After finalizing the dataset, I was able to directly import the data to Gephi and run some statistics. These include average degree, network diameter, graph density and modularity. In this dataset, Nodes have been given values “l”, “n”, or “c” to indicate whether the books are “liberal”, “neutral”, or “conservative” respectively. 

Visual Structure

Inspired by the network created by Validis Kreb, I initially created a visualization using Circular layout but it had many flaws including the unstructured labels and edges. This could have become very confusing and after playing around with other layouts like Force Atlas and Force Atlas 2, I decided to work with Fruchterman Reingold and because it was compressing the data, I used the Expansion tool in the layout section to give it a definitive structure.

Circular Layout
Text and Color Palette

The text size is derived from the degree in the data ranging from 2 to 25. The font used in this visualization is Sans Serif. 

Initially the colors used for this visualization were inspired from the global political colors where blue is used for conservatism and the color yellow is most commonly associated with liberalism. 

Initial visualization

Since the data in this project is derived from the books on US Politics, I changed the color palette which is now inspired by the political colors used in the USA. A unified colour scheme (blue for Democrats, red for Republicans) began to be implemented with the 1996 presidential election. Unlike the global color scheme, the USA uses blue for liberalism and red for conservatism. 

Visualization in Gephi

Step 3: Figma

I used Figma in order to represent the data with the legend and captions.

Results & Discussion

This visualization is created by 105 nodes and 441 edges in total. This network of political books based on purchase patterns from amazon.com presents how books are connected through their frequent co-purchasing by the same buyers as indicated by the “customers who bought this book also bought these other books” feature on Amazon. Books like “Bushwhacked” or “American Dynasty” show the liberal side of politics and books like “A National Party no more” and “Off with their heads” showcase the conservative side. 

Final visualization with labels

Through this project I tried to generate curiosity about the following points:

  1. What does this information suggest?
  2. What can you do with this information during the 2004 campaigns?
  3. Could it be that our book readers are key opinion leaders in their communities?
  4. In a year of presidential election, is this the new arms race?

Reflection

It was a rough start for me in the beginning of this project as I struggled to find a dataset I could work with. I had certain topics that I wanted to work with but couldn’t find any compatible dataset. For example, I wanted to work with a dataset network for the tv show – The Office but since the data was not organised and clear, I had to drop it. Also, Gephi as a software was pretty new to me in a way that I didn’t understand what kind of data would work well with it. In the beginning while exploring it, I couldn’t even see the data in the data laboratory which I realised only takes two clicks to appear if it’s not already visible. After going back and forth as my software crashed a few times, I realised that I had to find a dataset that had fewer nodes and edges. 

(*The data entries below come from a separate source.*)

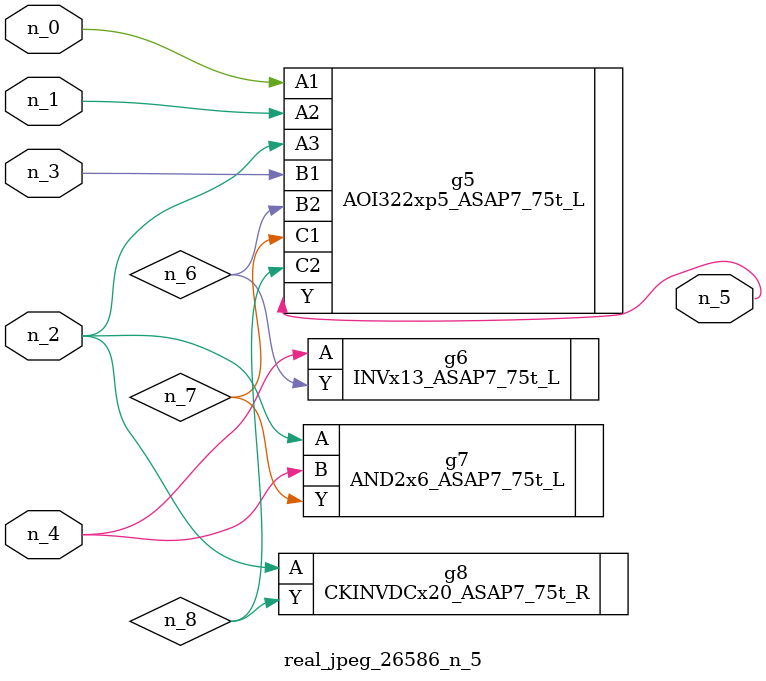
<source format=v>
module real_jpeg_26586_n_5 (n_4, n_0, n_1, n_2, n_3, n_5);

input n_4;
input n_0;
input n_1;
input n_2;
input n_3;

output n_5;

wire n_8;
wire n_6;
wire n_7;

AOI322xp5_ASAP7_75t_L g5 ( 
.A1(n_0),
.A2(n_1),
.A3(n_2),
.B1(n_3),
.B2(n_6),
.C1(n_7),
.C2(n_8),
.Y(n_5)
);

AND2x6_ASAP7_75t_L g7 ( 
.A(n_2),
.B(n_4),
.Y(n_7)
);

CKINVDCx20_ASAP7_75t_R g8 ( 
.A(n_2),
.Y(n_8)
);

INVx13_ASAP7_75t_L g6 ( 
.A(n_4),
.Y(n_6)
);


endmodule
</source>
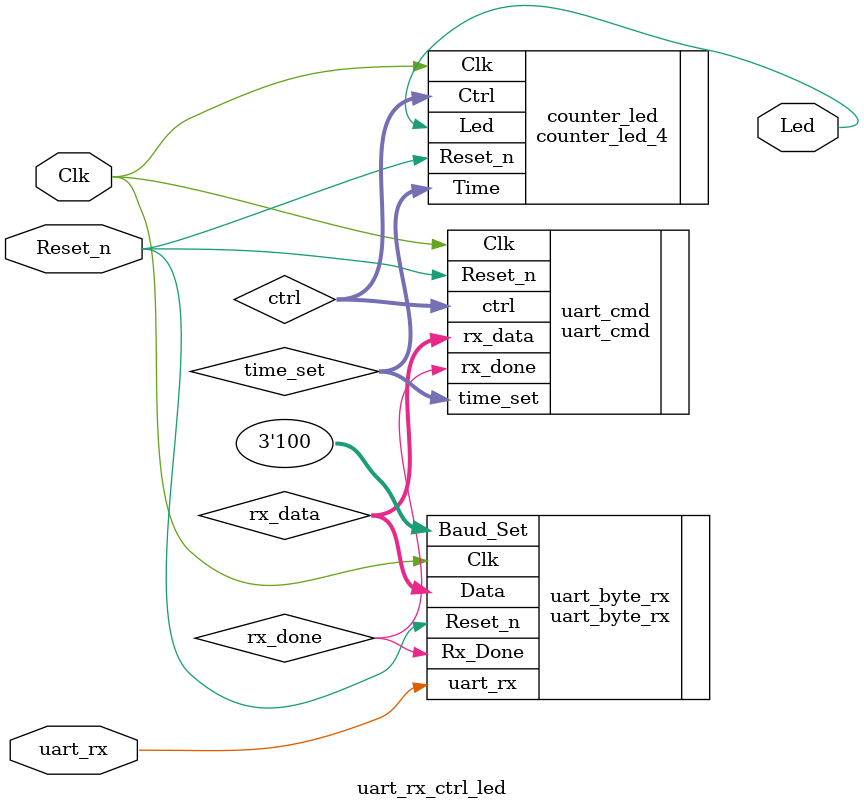
<source format=v>
module uart_rx_ctrl_led(
    Clk,
    Reset_n,
    Led,
    uart_rx
);

    input Clk;
    input Reset_n;
    output Led;
    input uart_rx;
    
    wire [7:0]ctrl;
    wire [31:0]time_set;
    wire [7:0]rx_data;
    wire rx_done;
    
    parameter Baud_Set = 3'd4;
    
    counter_led_4 counter_led(
        .Clk(Clk),
        .Reset_n(Reset_n),
        .Ctrl(ctrl),
        .Time(time_set),
        .Led(Led)
    ); 

    uart_cmd uart_cmd(
        .Clk(Clk),
        .Reset_n(Reset_n),
        .rx_data(rx_data),
        .rx_done(rx_done),
        .ctrl(ctrl),
        .time_set(time_set)
    );
    
    uart_byte_rx uart_byte_rx(
        .Clk(Clk),
        .Reset_n(Reset_n),
        .Baud_Set(Baud_Set),
        .uart_rx(uart_rx),
        .Data(rx_data),
        .Rx_Done(rx_done)  
    ); 

endmodule

</source>
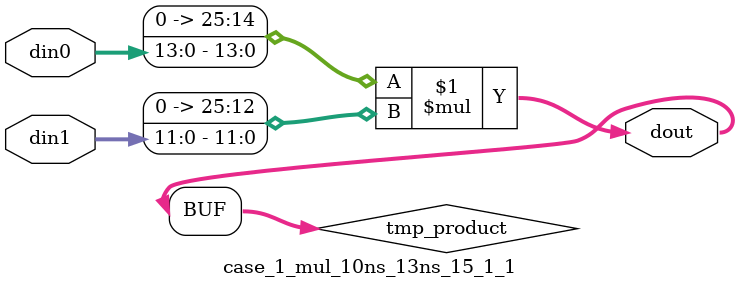
<source format=v>

`timescale 1 ns / 1 ps

 (* use_dsp = "no" *)  module case_1_mul_10ns_13ns_15_1_1(din0, din1, dout);
parameter ID = 1;
parameter NUM_STAGE = 0;
parameter din0_WIDTH = 14;
parameter din1_WIDTH = 12;
parameter dout_WIDTH = 26;

input [din0_WIDTH - 1 : 0] din0; 
input [din1_WIDTH - 1 : 0] din1; 
output [dout_WIDTH - 1 : 0] dout;

wire signed [dout_WIDTH - 1 : 0] tmp_product;
























assign tmp_product = $signed({1'b0, din0}) * $signed({1'b0, din1});











assign dout = tmp_product;





















endmodule

</source>
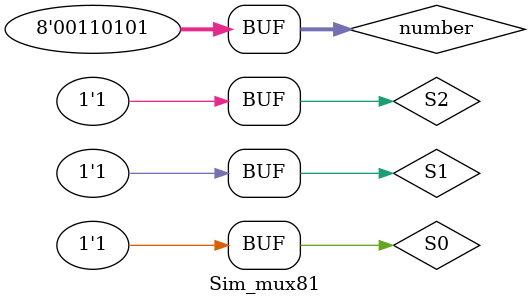
<source format=v>
`timescale 1ns / 1ps


module Sim_mux81();
    reg S0,S1,S2;
    reg [7:0] number;
    wire Rez;
    mux_81 mux(Rez,number,S0,S1,S2);
    initial begin
    number = 8'b00110101;
     S2 = 0; S1 = 0; S0 = 0 ;
     #100 S2 = 0; S1 = 0; S0 = 1 ;
     #100 S2 = 0; S1 = 1; S0 = 0 ;
     #100 S2 = 0; S1 = 1; S0 = 1 ;
     #100 S2 = 1; S1 = 0; S0 = 0 ;
     #100 S2 = 1; S1 = 0; S0 = 1 ;
     #100 S2 = 1; S1 = 1; S0 = 0 ;
     #100 S2 = 1; S1 = 1; S0 = 1 ;
    end
endmodule

</source>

The final dataset that I used for this project got me thinking about the network of books in relation to the network of individuals who read them. There appears to be two very clear divisions in political opinions. There are some political experters who may read books from both sides but commonly, people would choose books with similar opinions as them. 

Future directions for me would be to be able to understand Gephi in more detail and provide better avenues and explanation for the projects through it. I feel like this was a good starting point but I definitely will have to explore more datasets with Gephi in order to fully understand the software.